What is spiritual reality? The Greek word aletheia is mostly translated ‘truth’ in the New Testament but it is more, much more than believing intellectually in a ‘body of truth or doctrine’ or ‘the truth of the faith’. The outstanding Greek scholar, WILLIAM KELLY, sometimes translated the word as ‘reality’ because it doesn’t just refer to ‘Christian information’ but to the ‘reality of experience’. In short, it means the experience of what is real and not just knowledge of what is true. The Pharisees in our Lord’s day knew the scriptures thoroughly, but their words were death. The letter of scripture alone can be a killer. By contrast the Lord Jesus said in John chapter 8 verses 31 to 32, ‘If you remain in my word, you are really (alethos) my disciples and you will experience the reality (gnosesthe ten aletheian) and the reality (he aletheia) will set you free’ (literal Greek).

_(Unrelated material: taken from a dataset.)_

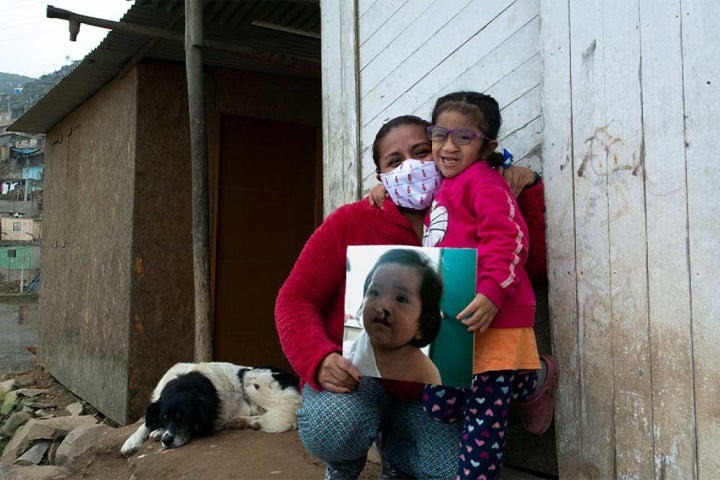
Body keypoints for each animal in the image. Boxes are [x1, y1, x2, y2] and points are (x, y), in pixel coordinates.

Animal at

Positional truth held in the mind never sets anyone free, but the experience of its reality always does. ‘The reality’, we could perhaps say, is the realm of God, the realm of the Holy Spirit. This is an invisible but tangible sphere of reality which we are to experience. In place of ‘truth’ put ‘the reality’ in the following verses of John’s gospel, 14. 6; 16. 13; and 17. 17-22, and notice the definite article in the Greek text.

‘Reality’, of course, is in Jesus and our whole life is to be an embodiment of it. Ephesians 4 verse 15 is, literally, ‘experience reality in love’ and verse 25 is an exhortation to speak out of reality. This is exactly what the Lord Jesus Himself did. Because He was living in the reality of what He spoke He could say, ‘The words that I have spoken to you are spirit and life.’ John 6. 63 NRSV. So, please grasp that objective truth only becomes reality and life at the point of obedience and when we obediently ‘remain’ or ‘abide’ in Christ’s word. The Spirit of God takes the textbook, the Bible, and sets it alight not only in our spiritual understanding but also in our experience. Then and only then can we say that the word of Christ dwells in us richly, because it really does impact our human spirit. Then and only then do we experience truth (reality) in our inner parts. Then and only then, as salty Christians, will we have an impact for God and for good on society around us.